Although many capital cases present virtually irrefutable physical and testimonial evidence of guilt, guilt in this case is based on the testimony of a co-defendant who *1195testified pursuant to a plea agreement for a reduced charge and eyewitness victims, some of whom had previously identified Rowley or others. Trial counsel had available, but failed to use, a substantial body of information suggesting that someone else may have committed the crimes for which Daniels was charged. Postconviction counsel added nothing, with the result that no court considered these points until the second postconviction proceeding in 1997.
D. The Postconviction Court’s Findings
The evidence the majority cites is surely enough to sustain a conviction, but I cannot exclude the possibility that the omitted evidence could have affected the sentence. The second postconviction court concluded that it would have. After a lengthy hearing at which the omitted Rowley evidence was presented and trial counsel and Levy testified about their performance, the second postconviction court found that “had trial counsel done a fully professional job the residual doubt which would have been placed with the jury and the Judge would have created a reasonable probability that the recommendation would have been different and a reasonable probability that the Judge would not have imposed the death penalty.” Because this is ultimately a factual determination, this Court will reverse only upon a showing of “clear error” — that which leaves us with a definite and firm conviction that a mistake has been made. Spranger v. State, 650 N.E.2d 1117, 1119 (Ind.1995). The postconviction court’s finding that, but for trial counsel’s omissions the death penalty would not have been imposed, is not clearly erroneous. Nevertheless, the postconviction court quite correctly viewed itself as barred by our pronouncements that a prior postconviction try at ineffective assistance precludes revisiting that issue, and accordingly denied relief.

+--

EXERCISE 1: According to the opinion excerpt, in what year did the second postconviction proceeding take place?
EXERCISE 2: Duplicate the passage of the opinion excerpt that begins at the words "Although many capital" and stops after the words "proceeding in 1997.".
EXERCISE 3: Pick up the opinion excerpt on Daniels's postconviction claims after its last sentence and continue writing it.

RECORD SET:
+--

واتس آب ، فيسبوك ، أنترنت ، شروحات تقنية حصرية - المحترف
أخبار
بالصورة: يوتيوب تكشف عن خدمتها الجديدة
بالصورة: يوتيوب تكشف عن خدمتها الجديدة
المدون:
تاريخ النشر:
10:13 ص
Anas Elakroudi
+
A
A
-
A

+--

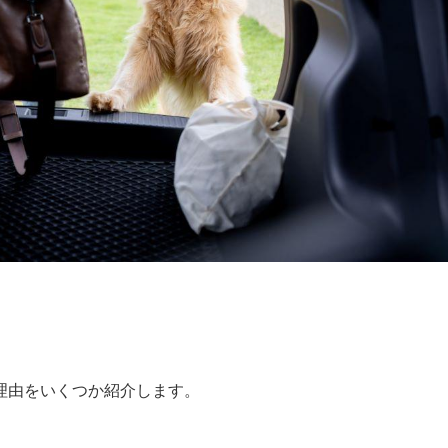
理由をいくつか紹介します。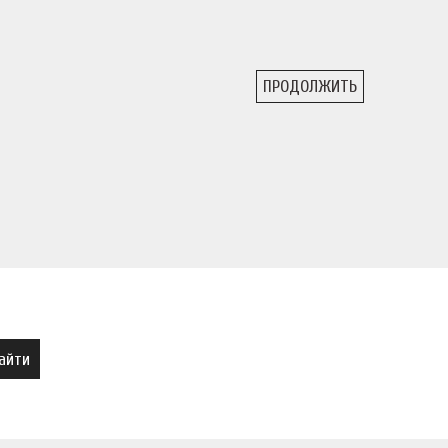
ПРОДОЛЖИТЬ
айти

+--

EXERCISE RESULT 1: 1997

EXERCISE RESULT 2:
Although many capital cases present virtually irrefutable physical and testimonial evidence of guilt, guilt in this case is based on the testimony of a co-defendant who *1195testified pursuant to a plea agreement for a reduced charge and eyewitness victims, some of whom had previously identified Rowley or others. Trial counsel had available, but failed to use, a substantial body of information suggesting that someone else may have committed the crimes for which Daniels was charged. Postconviction counsel added nothing, with the result that no court considered these points until the second postconviction proceeding in 1997.

EXERCISE RESULT 3:
E. The Need for an Exception to the Usual Res Judicata Waiver Rules
This case thus presents a case in which (1) the death penalty was imposed; (2) the trial was conducted before Criminal Rule 24; (3) there was minimal investigation; (4) postconviction counsel was inexperienced and conducted no factual investigation; (5) subsequent investigation revealed exculpatory evidence; and (6) a subsequent postconviction court found the omitted evidence sufficient to render the death penalty unreliable. In light of the adoption of Criminal Rule 24 and the dramatic improvements in capital postconviction representation by the State Public Defender, I trust this case presents a set of circumstances that will recur infrequently. But given the woeful performance at the initial postconviction proceeding, I cannot prioritize the powerful reasons favoring finality over the concern that the death penalty may have been imposed not for the defendant’s acts, but for counsel’s oversights.
Accordingly, I believe this Court should consider the merits of Daniels’ claim of ineffective assistance of trial counsel based on inadequate investigation of and failure to present the Rowley evidence. Giving due deference to the factual determinations of the successive postconviction court, I would affirm the denial of relief as to the convictions but reverse the denial of relief as to the penalty phase.
RUCKER, J., concurs.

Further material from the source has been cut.